#### [TASK]
Exact copy, no pictures: repeat the data that follows.

☆ ☆ ☆ ☆

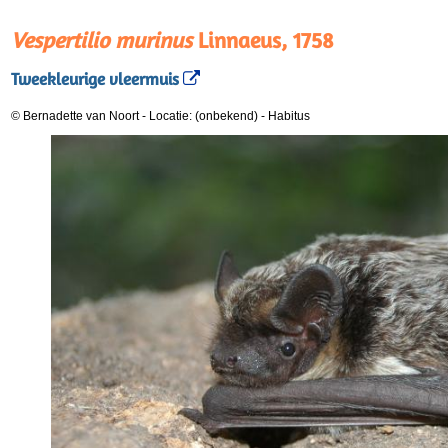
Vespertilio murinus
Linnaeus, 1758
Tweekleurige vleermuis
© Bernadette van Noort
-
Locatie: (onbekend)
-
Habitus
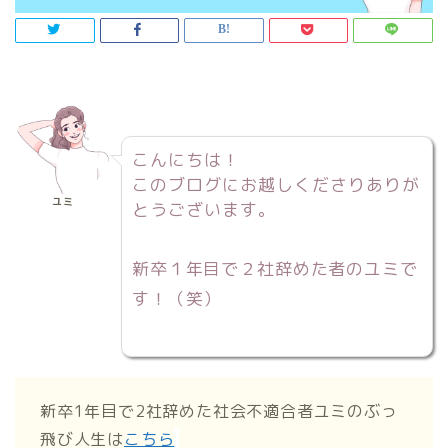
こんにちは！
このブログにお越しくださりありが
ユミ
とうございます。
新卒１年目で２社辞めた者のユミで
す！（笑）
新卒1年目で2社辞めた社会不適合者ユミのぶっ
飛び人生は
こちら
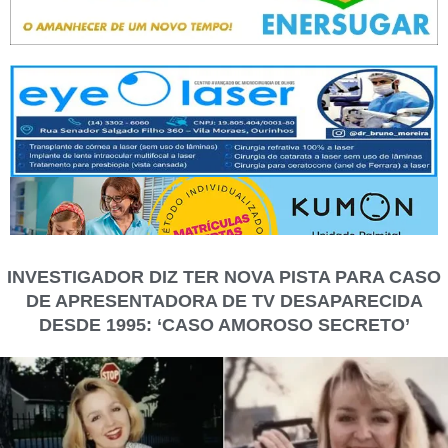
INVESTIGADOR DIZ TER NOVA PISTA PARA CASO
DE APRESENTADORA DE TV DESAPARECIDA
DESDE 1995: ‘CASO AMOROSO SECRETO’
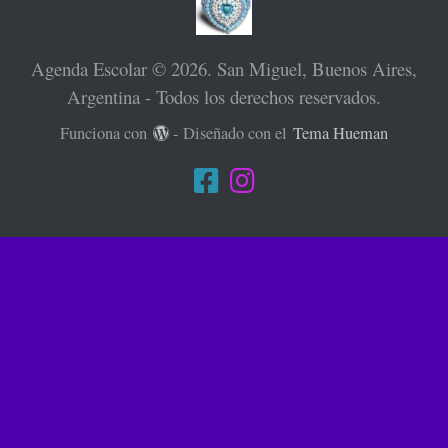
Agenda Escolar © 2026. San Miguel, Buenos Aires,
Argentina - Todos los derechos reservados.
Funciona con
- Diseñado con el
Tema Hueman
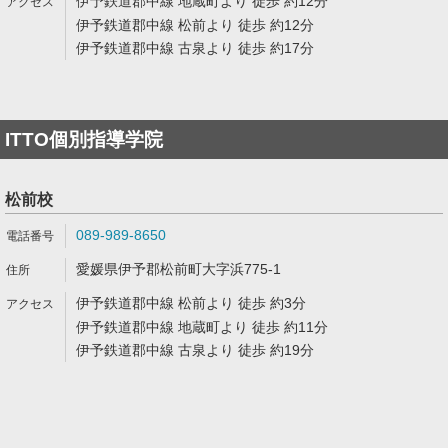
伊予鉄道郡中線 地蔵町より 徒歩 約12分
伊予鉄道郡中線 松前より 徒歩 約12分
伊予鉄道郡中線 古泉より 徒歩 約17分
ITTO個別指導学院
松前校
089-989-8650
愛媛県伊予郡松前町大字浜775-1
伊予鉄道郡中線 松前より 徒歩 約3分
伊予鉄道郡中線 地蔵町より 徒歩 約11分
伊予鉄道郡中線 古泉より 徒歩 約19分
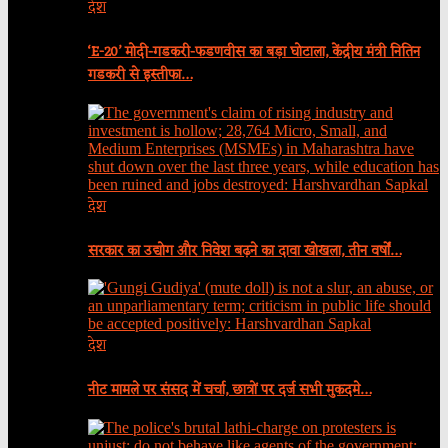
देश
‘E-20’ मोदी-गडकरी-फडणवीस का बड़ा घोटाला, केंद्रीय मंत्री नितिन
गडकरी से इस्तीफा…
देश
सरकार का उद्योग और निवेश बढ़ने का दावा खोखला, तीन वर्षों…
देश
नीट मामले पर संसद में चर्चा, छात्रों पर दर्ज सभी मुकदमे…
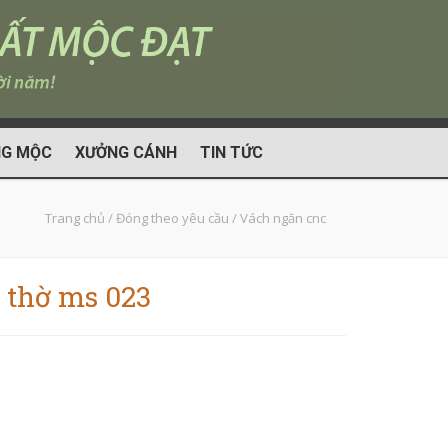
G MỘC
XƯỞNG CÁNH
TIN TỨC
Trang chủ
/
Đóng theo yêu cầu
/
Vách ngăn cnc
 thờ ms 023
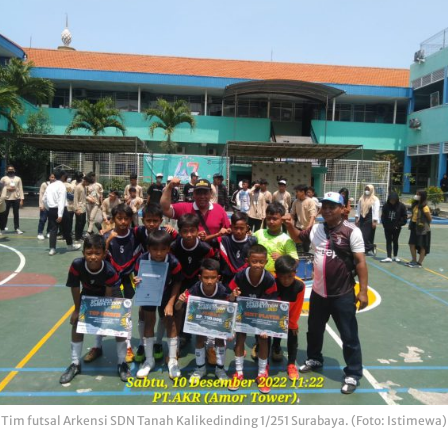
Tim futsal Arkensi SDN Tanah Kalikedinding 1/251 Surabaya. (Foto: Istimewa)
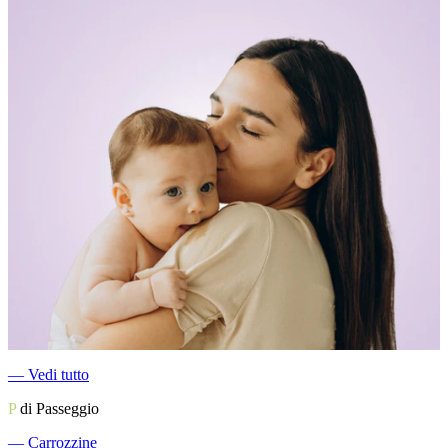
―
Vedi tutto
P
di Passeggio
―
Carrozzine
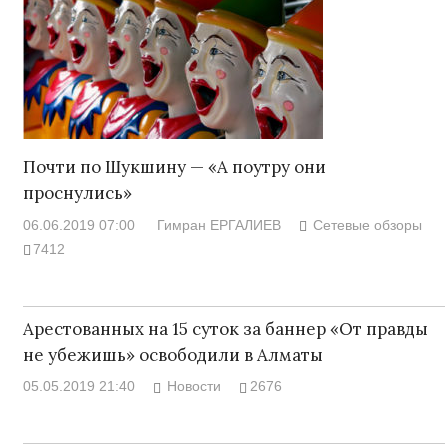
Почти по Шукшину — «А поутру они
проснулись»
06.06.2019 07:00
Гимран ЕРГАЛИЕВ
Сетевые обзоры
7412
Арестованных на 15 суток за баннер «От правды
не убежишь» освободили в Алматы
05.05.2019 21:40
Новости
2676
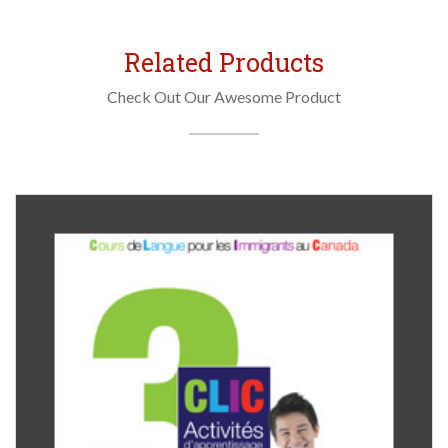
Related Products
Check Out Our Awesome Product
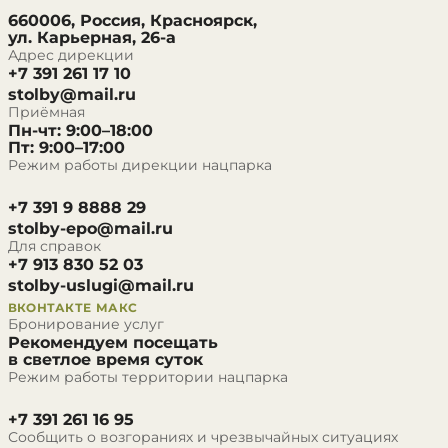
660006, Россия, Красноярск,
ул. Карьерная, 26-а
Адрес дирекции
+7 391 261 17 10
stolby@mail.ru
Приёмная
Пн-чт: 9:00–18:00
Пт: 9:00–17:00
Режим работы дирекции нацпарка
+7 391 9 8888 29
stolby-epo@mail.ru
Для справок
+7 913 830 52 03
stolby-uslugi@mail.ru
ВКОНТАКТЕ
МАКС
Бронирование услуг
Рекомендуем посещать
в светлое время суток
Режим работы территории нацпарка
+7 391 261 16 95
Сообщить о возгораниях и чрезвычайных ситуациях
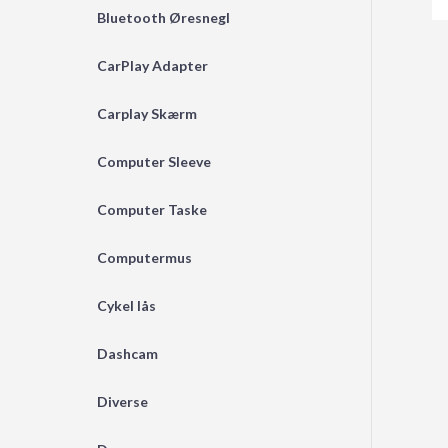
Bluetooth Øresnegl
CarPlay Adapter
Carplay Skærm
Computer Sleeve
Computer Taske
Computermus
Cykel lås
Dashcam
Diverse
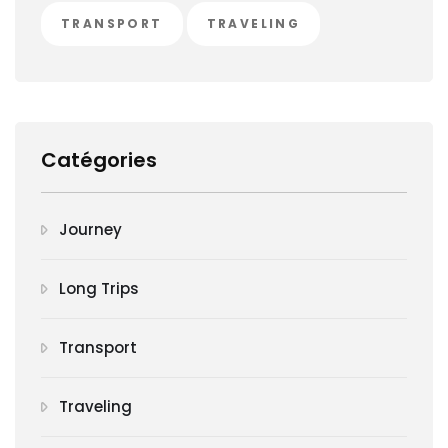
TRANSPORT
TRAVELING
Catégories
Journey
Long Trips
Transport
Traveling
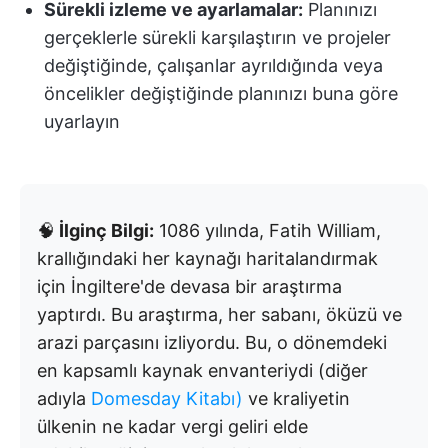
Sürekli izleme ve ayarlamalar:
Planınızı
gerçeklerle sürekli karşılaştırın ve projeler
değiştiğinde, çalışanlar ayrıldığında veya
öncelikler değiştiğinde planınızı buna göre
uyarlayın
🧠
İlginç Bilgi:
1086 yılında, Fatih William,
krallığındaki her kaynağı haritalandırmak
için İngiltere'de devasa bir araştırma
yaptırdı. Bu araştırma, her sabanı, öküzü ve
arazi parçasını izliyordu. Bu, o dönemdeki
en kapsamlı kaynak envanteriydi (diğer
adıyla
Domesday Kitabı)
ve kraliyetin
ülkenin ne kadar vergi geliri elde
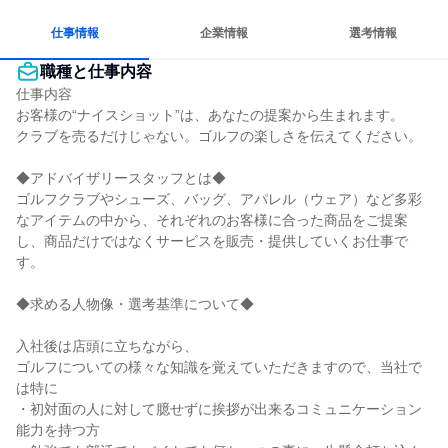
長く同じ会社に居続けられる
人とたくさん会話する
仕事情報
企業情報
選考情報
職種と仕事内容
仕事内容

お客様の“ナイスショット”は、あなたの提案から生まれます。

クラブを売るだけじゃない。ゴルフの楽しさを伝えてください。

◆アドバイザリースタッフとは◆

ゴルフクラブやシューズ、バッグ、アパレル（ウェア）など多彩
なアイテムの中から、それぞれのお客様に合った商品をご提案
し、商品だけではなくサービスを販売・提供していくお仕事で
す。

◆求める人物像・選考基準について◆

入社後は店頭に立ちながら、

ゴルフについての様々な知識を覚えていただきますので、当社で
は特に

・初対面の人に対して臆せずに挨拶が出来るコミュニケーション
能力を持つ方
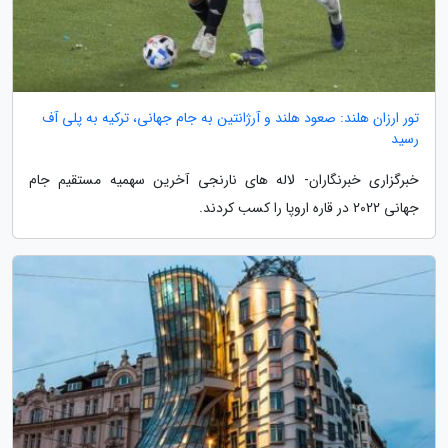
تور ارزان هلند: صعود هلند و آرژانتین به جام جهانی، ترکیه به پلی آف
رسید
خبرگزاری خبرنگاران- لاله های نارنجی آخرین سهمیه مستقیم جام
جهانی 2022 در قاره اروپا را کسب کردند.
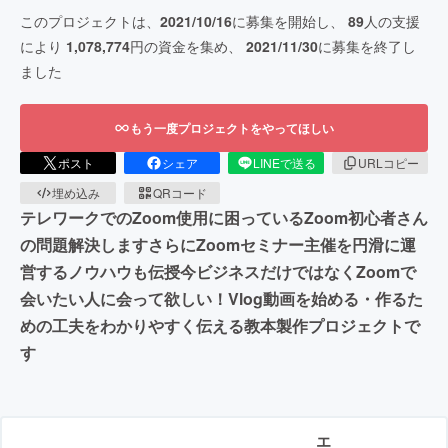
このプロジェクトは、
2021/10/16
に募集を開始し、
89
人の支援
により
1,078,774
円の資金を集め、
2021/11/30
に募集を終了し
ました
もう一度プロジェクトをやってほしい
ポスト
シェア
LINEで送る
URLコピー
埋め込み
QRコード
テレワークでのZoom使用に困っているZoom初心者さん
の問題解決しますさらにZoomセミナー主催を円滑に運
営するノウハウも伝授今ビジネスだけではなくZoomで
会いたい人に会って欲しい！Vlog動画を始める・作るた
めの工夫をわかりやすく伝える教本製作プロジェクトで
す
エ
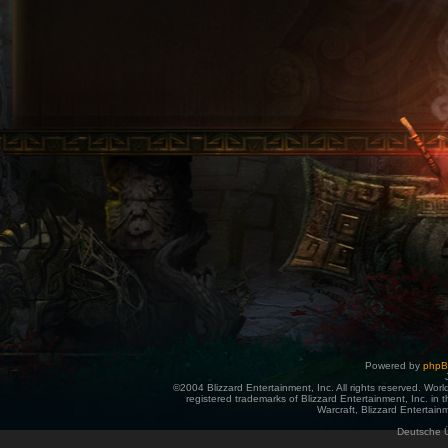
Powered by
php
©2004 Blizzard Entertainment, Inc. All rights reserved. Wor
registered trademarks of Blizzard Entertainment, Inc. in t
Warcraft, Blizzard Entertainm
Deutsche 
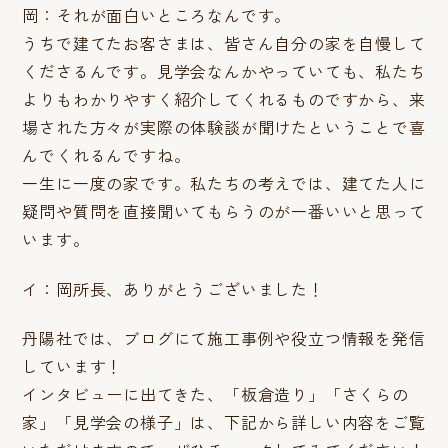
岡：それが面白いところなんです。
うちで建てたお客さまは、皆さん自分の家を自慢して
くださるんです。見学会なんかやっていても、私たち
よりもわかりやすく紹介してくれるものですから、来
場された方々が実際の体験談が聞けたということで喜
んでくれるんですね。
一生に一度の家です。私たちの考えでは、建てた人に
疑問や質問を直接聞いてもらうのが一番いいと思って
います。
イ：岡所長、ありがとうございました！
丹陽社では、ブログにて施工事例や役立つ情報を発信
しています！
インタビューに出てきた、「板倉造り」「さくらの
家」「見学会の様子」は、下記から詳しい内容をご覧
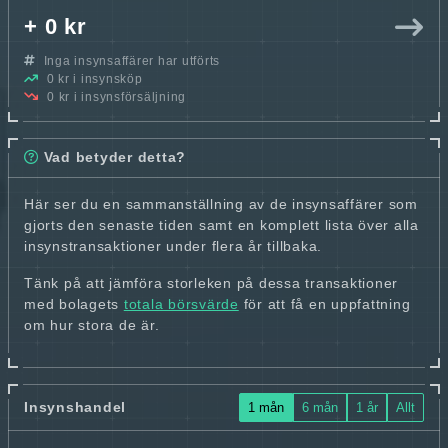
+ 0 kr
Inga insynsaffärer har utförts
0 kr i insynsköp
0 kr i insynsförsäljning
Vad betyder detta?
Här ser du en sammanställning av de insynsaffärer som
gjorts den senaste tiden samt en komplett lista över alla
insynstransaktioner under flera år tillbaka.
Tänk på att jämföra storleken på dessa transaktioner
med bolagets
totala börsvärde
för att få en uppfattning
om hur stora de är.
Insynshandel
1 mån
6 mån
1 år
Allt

☆ ☆ ☆ ☆

#### [SOLUTION TO THE PROBLEM]
Vespertilio murinus
Linnaeus, 1758
Tweekleurige vleermuis
© Bernadette van Noort
-
Locatie: (onbekend)
-
Habitus
こんにちは！
このブログにお越しくださりありが
ユミ
とうございます。
新卒１年目で２社辞めた者のユミで
す！（笑）
新卒1年目で2社辞めた社会不適合者ユミのぶっ
飛び人生は
こちら
INVESTIGADOR DIZ TER NOVA PISTA PARA CASO
DE APRESENTADORA DE TV DESAPARECIDA
DESDE 1995: ‘CASO AMOROSO SECRETO’
Agenda Escolar © 2026. San Miguel, Buenos Aires,
Argentina - Todos los derechos reservados.
Funciona con
- Diseñado con el
Tema Hueman
伊予鉄道郡中線 地蔵町より 徒歩 約12分
伊予鉄道郡中線 松前より 徒歩 約12分
伊予鉄道郡中線 古泉より 徒歩 約17分
ITTO個別指導学院
松前校
089-989-8650
愛媛県伊予郡松前町大字浜775-1
伊予鉄道郡中線 松前より 徒歩 約3分
伊予鉄道郡中線 地蔵町より 徒歩 約11分
伊予鉄道郡中線 古泉より 徒歩 約19分
देश
‘E-20’ मोदी-गडकरी-फडणवीस का बड़ा घोटाला, केंद्रीय मंत्री नितिन
गडकरी से इस्तीफा…
देश
सरकार का उद्योग और निवेश बढ़ने का दावा खोखला, तीन वर्षों…
देश
नीट मामले पर संसद में चर्चा, छात्रों पर दर्ज सभी मुकदमे…
G MỘC
XƯỞNG CÁNH
TIN TỨC
Trang chủ
/
Đóng theo yêu cầu
/
Vách ngăn cnc
 thờ ms 023
Tim futsal Arkensi SDN Tanah Kalikedinding 1/251 Surabaya. (Foto: Istimewa)
―
Vedi tutto
P
di Passeggio
―
Carrozzine
Почти по Шукшину — «А поутру они
проснулись»
06.06.2019 07:00
Гимран ЕРГАЛИЕВ
Сетевые обзоры
7412
Арестованных на 15 суток за баннер «От правды
не убежишь» освободили в Алматы
05.05.2019 21:40
Новости
2676
Related Products
Check Out Our Awesome Product
660006, Россия, Красноярск,
ул. Карьерная, 26-а
Адрес дирекции
+7 391 261 17 10
stolby@mail.ru
Приёмная
Пн-чт: 9:00–18:00
Пт: 9:00–17:00
Режим работы дирекции нацпарка
+7 391 9 8888 29
stolby-epo@mail.ru
Для справок
+7 913 830 52 03
stolby-uslugi@mail.ru
ВКОНТАКТЕ
МАКС
Бронирование услуг
Рекомендуем посещать
в светлое время суток
Режим работы территории нацпарка
+7 391 261 16 95
Сообщить о возгораниях и чрезвычайных ситуациях
Bluetooth Øresnegl
CarPlay Adapter
Carplay Skærm
Computer Sleeve
Computer Taske
Computermus
Cykel lås
Dashcam
Diverse
TRANSPORT
TRAVELING
Catégories
Journey
Long Trips
Transport
Traveling
Sürekli izleme ve ayarlamalar:
Planınızı
gerçeklerle sürekli karşılaştırın ve projeler
değiştiğinde, çalışanlar ayrıldığında veya
öncelikler değiştiğinde planınızı buna göre
uyarlayın
🧠
İlginç Bilgi:
1086 yılında, Fatih William,
krallığındaki her kaynağı haritalandırmak
için İngiltere'de devasa bir araştırma
yaptırdı. Bu araştırma, her sabanı, öküzü ve
arazi parçasını izliyordu. Bu, o dönemdeki
en kapsamlı kaynak envanteriydi (diğer
adıyla
Domesday Kitabı)
ve kraliyetin
ülkenin ne kadar vergi geliri elde
長く同じ会社に居続けられる
人とたくさん会話する
仕事情報
企業情報
選考情報
職種と仕事内容
仕事内容

お客様の“ナイスショット”は、あなたの提案から生まれます。

クラブを売るだけじゃない。ゴルフの楽しさを伝えてください。

◆アドバイザリースタッフとは◆

ゴルフクラブやシューズ、バッグ、アパレル（ウェア）など多彩
なアイテムの中から、それぞれのお客様に合った商品をご提案
し、商品だけではなくサービスを販売・提供していくお仕事で
す。

◆求める人物像・選考基準について◆

入社後は店頭に立ちながら、

ゴルフについての様々な知識を覚えていただきますので、当社で
は特に

・初対面の人に対して臆せずに挨拶が出来るコミュニケーション
能力を持つ方
تور ارزان هلند: صعود هلند و آرژانتین به جام جهانی، ترکیه به پلی آف
رسید
خبرگزاری خبرنگاران- لاله های نارنجی آخرین سهمیه مستقیم جام
جهانی 2022 در قاره اروپا را کسب کردند.
このプロジェクトは、
2021/10/16
に募集を開始し、
89
人の支援
により
1,078,774
円の資金を集め、
2021/11/30
に募集を終了し
ました
もう一度プロジェクトをやってほしい
ポスト
シェア
LINEで送る
URLコピー
埋め込み
QRコード
テレワークでのZoom使用に困っているZoom初心者さん
の問題解決しますさらにZoomセミナー主催を円滑に運
営するノウハウも伝授今ビジネスだけではなくZoomで
会いたい人に会って欲しい！Vlog動画を始める・作るた
めの工夫をわかりやすく伝える教本製作プロジェクトで
す
エ
Powered by
php
©2004 Blizzard Entertainment, Inc. All rights reserved. Wor
registered trademarks of Blizzard Entertainment, Inc. in t
Warcraft, Blizzard Entertainm
Deutsche 
岡：それが面白いところなんです。
うちで建てたお客さまは、皆さん自分の家を自慢して
くださるんです。見学会なんかやっていても、私たち
よりもわかりやすく紹介してくれるものですから、来
場された方々が実際の体験談が聞けたということで喜
んでくれるんですね。
一生に一度の家です。私たちの考えでは、建てた人に
疑問や質問を直接聞いてもらうのが一番いいと思って
います。
イ：岡所長、ありがとうございました！
丹陽社では、ブログにて施工事例や役立つ情報を発信
しています！
インタビューに出てきた、「板倉造り」「さくらの
家」「見学会の様子」は、下記から詳しい内容をご覧
+ 0 kr
Inga insynsaffärer har utförts
0 kr i insynsköp
0 kr i insynsförsäljning
Vad betyder detta?
Här ser du en sammanställning av de insynsaffärer som
gjorts den senaste tiden samt en komplett lista över alla
insynstransaktioner under flera år tillbaka.
Tänk på att jämföra storleken på dessa transaktioner
med bolagets
totala börsvärde
för att få en uppfattning
om hur stora de är.
Insynshandel
1 mån
6 mån
1 år
Allt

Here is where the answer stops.